_TASK BRIEF_. Nothing in the records may change. Print them all again.

_EXTRACTED RECORDS_.
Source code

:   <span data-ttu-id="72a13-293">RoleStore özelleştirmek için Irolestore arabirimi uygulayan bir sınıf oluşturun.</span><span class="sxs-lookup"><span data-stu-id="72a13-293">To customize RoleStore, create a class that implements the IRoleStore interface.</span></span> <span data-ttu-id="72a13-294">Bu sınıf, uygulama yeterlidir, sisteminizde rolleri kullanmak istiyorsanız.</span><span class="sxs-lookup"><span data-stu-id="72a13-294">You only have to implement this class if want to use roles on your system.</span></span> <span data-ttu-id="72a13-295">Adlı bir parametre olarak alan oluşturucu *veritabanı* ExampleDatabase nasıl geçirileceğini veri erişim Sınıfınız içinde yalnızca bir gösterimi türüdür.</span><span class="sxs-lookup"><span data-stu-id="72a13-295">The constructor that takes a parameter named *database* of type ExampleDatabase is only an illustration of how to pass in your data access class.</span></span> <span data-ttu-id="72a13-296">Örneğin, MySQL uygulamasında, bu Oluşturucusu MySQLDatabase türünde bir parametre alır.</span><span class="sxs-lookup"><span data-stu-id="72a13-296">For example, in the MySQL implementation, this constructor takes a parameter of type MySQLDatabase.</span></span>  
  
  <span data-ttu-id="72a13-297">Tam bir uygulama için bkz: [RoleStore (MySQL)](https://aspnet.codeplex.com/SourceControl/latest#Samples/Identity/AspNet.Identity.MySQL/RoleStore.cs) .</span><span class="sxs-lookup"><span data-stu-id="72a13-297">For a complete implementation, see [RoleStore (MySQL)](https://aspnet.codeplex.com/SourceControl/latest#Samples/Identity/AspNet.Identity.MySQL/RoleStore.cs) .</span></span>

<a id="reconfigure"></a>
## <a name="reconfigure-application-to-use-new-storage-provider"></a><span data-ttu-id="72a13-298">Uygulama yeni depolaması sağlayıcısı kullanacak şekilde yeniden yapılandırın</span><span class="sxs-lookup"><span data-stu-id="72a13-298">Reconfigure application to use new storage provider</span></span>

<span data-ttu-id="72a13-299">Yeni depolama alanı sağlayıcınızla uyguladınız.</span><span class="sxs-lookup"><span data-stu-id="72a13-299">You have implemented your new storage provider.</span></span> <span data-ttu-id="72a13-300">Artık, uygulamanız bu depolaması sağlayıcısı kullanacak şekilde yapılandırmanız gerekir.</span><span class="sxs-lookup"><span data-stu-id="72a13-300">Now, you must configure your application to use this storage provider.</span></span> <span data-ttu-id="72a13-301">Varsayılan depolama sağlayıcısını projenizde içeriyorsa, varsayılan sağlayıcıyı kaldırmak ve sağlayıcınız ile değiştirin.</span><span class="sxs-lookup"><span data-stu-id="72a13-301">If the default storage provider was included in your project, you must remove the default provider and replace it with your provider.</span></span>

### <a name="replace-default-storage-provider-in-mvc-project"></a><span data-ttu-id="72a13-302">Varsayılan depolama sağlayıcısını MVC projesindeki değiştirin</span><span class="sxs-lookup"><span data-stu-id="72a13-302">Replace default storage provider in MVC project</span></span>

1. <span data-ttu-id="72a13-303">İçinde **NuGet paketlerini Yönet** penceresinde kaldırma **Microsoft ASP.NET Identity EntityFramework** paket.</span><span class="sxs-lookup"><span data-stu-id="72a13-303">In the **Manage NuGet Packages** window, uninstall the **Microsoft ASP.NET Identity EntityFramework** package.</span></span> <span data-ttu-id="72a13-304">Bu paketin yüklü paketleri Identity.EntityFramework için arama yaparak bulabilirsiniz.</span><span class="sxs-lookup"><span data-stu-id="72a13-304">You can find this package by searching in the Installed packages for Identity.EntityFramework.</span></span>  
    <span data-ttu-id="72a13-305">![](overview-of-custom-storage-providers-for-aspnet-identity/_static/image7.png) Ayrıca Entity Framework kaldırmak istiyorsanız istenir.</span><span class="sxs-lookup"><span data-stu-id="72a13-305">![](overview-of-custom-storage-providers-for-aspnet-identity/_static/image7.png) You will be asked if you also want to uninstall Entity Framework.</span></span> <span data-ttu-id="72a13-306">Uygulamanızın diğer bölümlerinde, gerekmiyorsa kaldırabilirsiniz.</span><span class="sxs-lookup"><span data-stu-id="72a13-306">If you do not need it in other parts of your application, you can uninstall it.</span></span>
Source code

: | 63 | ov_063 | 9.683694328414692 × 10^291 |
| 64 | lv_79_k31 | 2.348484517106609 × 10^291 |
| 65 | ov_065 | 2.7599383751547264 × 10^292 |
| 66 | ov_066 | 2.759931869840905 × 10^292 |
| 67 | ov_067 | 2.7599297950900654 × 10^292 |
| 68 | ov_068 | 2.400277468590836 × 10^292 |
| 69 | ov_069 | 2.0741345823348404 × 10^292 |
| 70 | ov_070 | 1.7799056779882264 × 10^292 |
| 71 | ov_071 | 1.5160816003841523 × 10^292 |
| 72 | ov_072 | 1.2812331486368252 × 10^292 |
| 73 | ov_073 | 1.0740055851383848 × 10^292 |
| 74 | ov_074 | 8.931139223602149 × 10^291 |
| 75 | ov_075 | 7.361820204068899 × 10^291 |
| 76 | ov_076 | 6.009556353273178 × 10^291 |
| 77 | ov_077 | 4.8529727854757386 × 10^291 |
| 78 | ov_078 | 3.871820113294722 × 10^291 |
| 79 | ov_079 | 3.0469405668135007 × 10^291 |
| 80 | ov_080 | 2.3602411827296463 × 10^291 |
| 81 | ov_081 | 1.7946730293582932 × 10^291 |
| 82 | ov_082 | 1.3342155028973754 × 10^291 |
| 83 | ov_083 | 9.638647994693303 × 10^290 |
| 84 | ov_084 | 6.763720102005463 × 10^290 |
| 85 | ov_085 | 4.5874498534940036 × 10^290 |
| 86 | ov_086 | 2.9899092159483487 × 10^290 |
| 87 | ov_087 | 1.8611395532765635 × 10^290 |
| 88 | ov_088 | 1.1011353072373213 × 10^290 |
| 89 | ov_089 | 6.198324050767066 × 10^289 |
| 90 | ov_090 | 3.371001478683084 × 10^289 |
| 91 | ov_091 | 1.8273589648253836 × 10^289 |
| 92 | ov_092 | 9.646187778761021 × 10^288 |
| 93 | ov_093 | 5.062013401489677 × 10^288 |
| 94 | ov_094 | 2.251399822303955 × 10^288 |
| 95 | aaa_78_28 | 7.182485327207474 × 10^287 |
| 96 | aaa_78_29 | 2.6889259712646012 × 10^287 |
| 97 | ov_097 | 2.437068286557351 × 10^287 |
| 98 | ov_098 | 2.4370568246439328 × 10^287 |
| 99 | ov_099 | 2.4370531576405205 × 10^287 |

_ANSWER BOX_.
Source code

:   <span data-ttu-id="72a13-293">RoleStore özelleştirmek için Irolestore arabirimi uygulayan bir sınıf oluşturun.</span><span class="sxs-lookup"><span data-stu-id="72a13-293">To customize RoleStore, create a class that implements the IRoleStore interface.</span></span> <span data-ttu-id="72a13-294">Bu sınıf, uygulama yeterlidir, sisteminizde rolleri kullanmak istiyorsanız.</span><span class="sxs-lookup"><span data-stu-id="72a13-294">You only have to implement this class if want to use roles on your system.</span></span> <span data-ttu-id="72a13-295">Adlı bir parametre olarak alan oluşturucu *veritabanı* ExampleDatabase nasıl geçirileceğini veri erişim Sınıfınız içinde yalnızca bir gösterimi türüdür.</span><span class="sxs-lookup"><span data-stu-id="72a13-295">The constructor that takes a parameter named *database* of type ExampleDatabase is only an illustration of how to pass in your data access class.</span></span> <span data-ttu-id="72a13-296">Örneğin, MySQL uygulamasında, bu Oluşturucusu MySQLDatabase türünde bir parametre alır.</span><span class="sxs-lookup"><span data-stu-id="72a13-296">For example, in the MySQL implementation, this constructor takes a parameter of type MySQLDatabase.</span></span>  
  
  <span data-ttu-id="72a13-297">Tam bir uygulama için bkz: [RoleStore (MySQL)](https://aspnet.codeplex.com/SourceControl/latest#Samples/Identity/AspNet.Identity.MySQL/RoleStore.cs) .</span><span class="sxs-lookup"><span data-stu-id="72a13-297">For a complete implementation, see [RoleStore (MySQL)](https://aspnet.codeplex.com/SourceControl/latest#Samples/Identity/AspNet.Identity.MySQL/RoleStore.cs) .</span></span>

<a id="reconfigure"></a>
## <a name="reconfigure-application-to-use-new-storage-provider"></a><span data-ttu-id="72a13-298">Uygulama yeni depolaması sağlayıcısı kullanacak şekilde yeniden yapılandırın</span><span class="sxs-lookup"><span data-stu-id="72a13-298">Reconfigure application to use new storage provider</span></span>

<span data-ttu-id="72a13-299">Yeni depolama alanı sağlayıcınızla uyguladınız.</span><span class="sxs-lookup"><span data-stu-id="72a13-299">You have implemented your new storage provider.</span></span> <span data-ttu-id="72a13-300">Artık, uygulamanız bu depolaması sağlayıcısı kullanacak şekilde yapılandırmanız gerekir.</span><span class="sxs-lookup"><span data-stu-id="72a13-300">Now, you must configure your application to use this storage provider.</span></span> <span data-ttu-id="72a13-301">Varsayılan depolama sağlayıcısını projenizde içeriyorsa, varsayılan sağlayıcıyı kaldırmak ve sağlayıcınız ile değiştirin.</span><span class="sxs-lookup"><span data-stu-id="72a13-301">If the default storage provider was included in your project, you must remove the default provider and replace it with your provider.</span></span>

### <a name="replace-default-storage-provider-in-mvc-project"></a><span data-ttu-id="72a13-302">Varsayılan depolama sağlayıcısını MVC projesindeki değiştirin</span><span class="sxs-lookup"><span data-stu-id="72a13-302">Replace default storage provider in MVC project</span></span>

1. <span data-ttu-id="72a13-303">İçinde **NuGet paketlerini Yönet** penceresinde kaldırma **Microsoft ASP.NET Identity EntityFramework** paket.</span><span class="sxs-lookup"><span data-stu-id="72a13-303">In the **Manage NuGet Packages** window, uninstall the **Microsoft ASP.NET Identity EntityFramework** package.</span></span> <span data-ttu-id="72a13-304">Bu paketin yüklü paketleri Identity.EntityFramework için arama yaparak bulabilirsiniz.</span><span class="sxs-lookup"><span data-stu-id="72a13-304">You can find this package by searching in the Installed packages for Identity.EntityFramework.</span></span>  
    <span data-ttu-id="72a13-305">![](overview-of-custom-storage-providers-for-aspnet-identity/_static/image7.png) Ayrıca Entity Framework kaldırmak istiyorsanız istenir.</span><span class="sxs-lookup"><span data-stu-id="72a13-305">![](overview-of-custom-storage-providers-for-aspnet-identity/_static/image7.png) You will be asked if you also want to uninstall Entity Framework.</span></span> <span data-ttu-id="72a13-306">Uygulamanızın diğer bölümlerinde, gerekmiyorsa kaldırabilirsiniz.</span><span class="sxs-lookup"><span data-stu-id="72a13-306">If you do not need it in other parts of your application, you can uninstall it.</span></span>
Source code

: | 63 | ov_063 | 9.683694328414692 × 10^291 |
| 64 | lv_79_k31 | 2.348484517106609 × 10^291 |
| 65 | ov_065 | 2.7599383751547264 × 10^292 |
| 66 | ov_066 | 2.759931869840905 × 10^292 |
| 67 | ov_067 | 2.7599297950900654 × 10^292 |
| 68 | ov_068 | 2.400277468590836 × 10^292 |
| 69 | ov_069 | 2.0741345823348404 × 10^292 |
| 70 | ov_070 | 1.7799056779882264 × 10^292 |
| 71 | ov_071 | 1.5160816003841523 × 10^292 |
| 72 | ov_072 | 1.2812331486368252 × 10^292 |
| 73 | ov_073 | 1.0740055851383848 × 10^292 |
| 74 | ov_074 | 8.931139223602149 × 10^291 |
| 75 | ov_075 | 7.361820204068899 × 10^291 |
| 76 | ov_076 | 6.009556353273178 × 10^291 |
| 77 | ov_077 | 4.8529727854757386 × 10^291 |
| 78 | ov_078 | 3.871820113294722 × 10^291 |
| 79 | ov_079 | 3.0469405668135007 × 10^291 |
| 80 | ov_080 | 2.3602411827296463 × 10^291 |
| 81 | ov_081 | 1.7946730293582932 × 10^291 |
| 82 | ov_082 | 1.3342155028973754 × 10^291 |
| 83 | ov_083 | 9.638647994693303 × 10^290 |
| 84 | ov_084 | 6.763720102005463 × 10^290 |
| 85 | ov_085 | 4.5874498534940036 × 10^290 |
| 86 | ov_086 | 2.9899092159483487 × 10^290 |
| 87 | ov_087 | 1.8611395532765635 × 10^290 |
| 88 | ov_088 | 1.1011353072373213 × 10^290 |
| 89 | ov_089 | 6.198324050767066 × 10^289 |
| 90 | ov_090 | 3.371001478683084 × 10^289 |
| 91 | ov_091 | 1.8273589648253836 × 10^289 |
| 92 | ov_092 | 9.646187778761021 × 10^288 |
| 93 | ov_093 | 5.062013401489677 × 10^288 |
| 94 | ov_094 | 2.251399822303955 × 10^288 |
| 95 | aaa_78_28 | 7.182485327207474 × 10^287 |
| 96 | aaa_78_29 | 2.6889259712646012 × 10^287 |
| 97 | ov_097 | 2.437068286557351 × 10^287 |
| 98 | ov_098 | 2.4370568246439328 × 10^287 |
| 99 | ov_099 | 2.4370531576405205 × 10^287 |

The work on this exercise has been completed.